Ward’s main character, Baltimore psychologist Bobby Wells, is known as ‘the people’s shrink,” a threadbare title that feeds his self-loathing as his tie-dyed faith sours and curdles. He’s lost his wife to a glib Dr. Phil-like character and his savings to an unseemly gambling addiction. He’s struggling to make ends meet and barely has enough patients to keep his practice afloat.

Even his best friend, a journalist and fellow traveler of 60s idealism who reveres Dr. Bobby as a tattered saint of the down and out, feeds Wells’ deepening depression about his wasted life and his stubborn pursuit of ideals his contemporaries abandoned decades ago.

Although Ward’s book is full of shocking twists and turns, with action that keeps the narrative fast and taut, he is at his best describing Wells’ harrowing descent into increasingly manic and psychopathic behavior that he fails to recognize in himself and the thrill and delusional sense of entitlement he feels as his criminal acts escalate from ripping off a patient to murder.

Not even the love of a younger woman can turn him from his chosen path — instead, it seems to heighten his desperation, mania and money lust.

robertward1

Robert Ward – author

This is Jim Thompson territory and Ward walks it like he owns it, delivering a stark reminder that we all have a killer inside us.

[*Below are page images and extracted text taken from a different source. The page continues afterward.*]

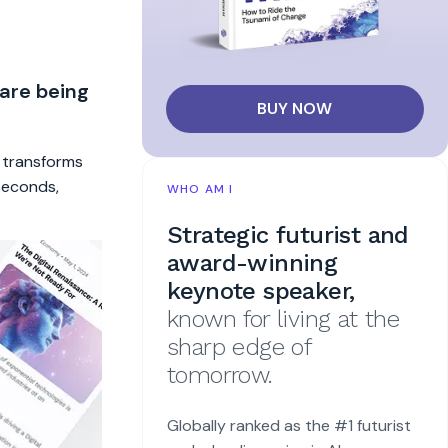
 are being
BUY NOW
t transforms
 seconds,
WHO AM I
Strategic futurist and
award-winning
keynote speaker,
known for living at the
sharp edge of
tomorrow.
Globally ranked as the #1 futurist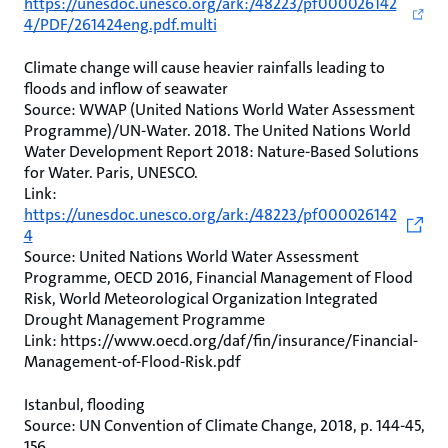
https://unesdoc.unesco.org/ark:/48223/pf000026142
4/PDF/261424eng.pdf.multi
Climate change will cause heavier rainfalls leading to
floods and inflow of seawater
Source: WWAP (United Nations World Water Assessment
Programme)/UN-Water. 2018. The United Nations World
Water Development Report 2018: Nature-Based Solutions
for Water. Paris, UNESCO.
Link:
https://unesdoc.unesco.org/ark:/48223/pf000026142
4
Source: United Nations World Water Assessment
Programme, OECD 2016, Financial Management of Flood
Risk, World Meteorological Organization Integrated
Drought Management Programme
Link: https://www.oecd.org/daf/fin/insurance/Financial-
Management-of-Flood-Risk.pdf
Istanbul, flooding
Source: UN Convention of Climate Change, 2018, p. 144-45,
156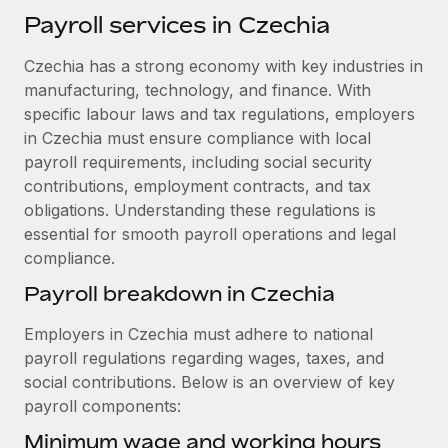
Explore partnership opportunities with us
SERVICES
Payroll services in Czechia
Salary & Talent Insights
Ask an expert
Remote Build
Coming soon
Czechia has a strong economy with key industries in
Get expert help on global HR & compliance
Integrations and AI Automations Consulting
Insights center
manufacturing, technology, and finance. With
Background checks
specific labour laws and tax regulations, employers
Get support
in Czechia must ensure compliance with local
Simplify your candidate screening processes
CASE STUDIES
payroll requirements, including social security
See all resources
Compliance watchtower
Remote Embedded x BambooHR: From local to
contributions, employment contracts, and tax
global hiring, with no platform switch
Stay ahead of compliance risks
obligations. Understanding these regulations is
BLOG
essential for smooth payroll operations and legal
Impact BambooHR customers can now hire and manage
Device management
compliance.
global employees right inside the platform they...
Global Payroll
Provision and track IT devices globally
Payroll breakdown in Czechia
Learn More
EOR & PEO
Entity setup
Employers in Czechia must adhere to national
Establish compliant entities fast
Contractor Management
payroll regulations regarding wages, taxes, and
How AI pioneer Weaviate grew its workforce
social contributions. Below is an overview of key
Mobility & Relocation
Compliance
120% with Remote
payroll components:
Relocate employees with ease
Weaviate at a glance Weaviate create open source, AI-first
Taxes
Minimum wage and working hours
infrastructure. It's mission is to bring...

Ward, born and raised in Baltimore, also shines when effortlessly capturing the unique and particular grittiness of Charm City. There’s a keen sense of place in this book that too many writers fail to create. Ward does so with a deft touch that avoids both caricature and the trappings of a local color piece.

The book’s title is a sly and bloody-minded play off the four meteorological categories of rainfall, ending with the monsoon. In the case of Dr. Bobby, the torrent is betrayal, blood and a bad end of the kind that happens to the protagonist in a classic noir tale.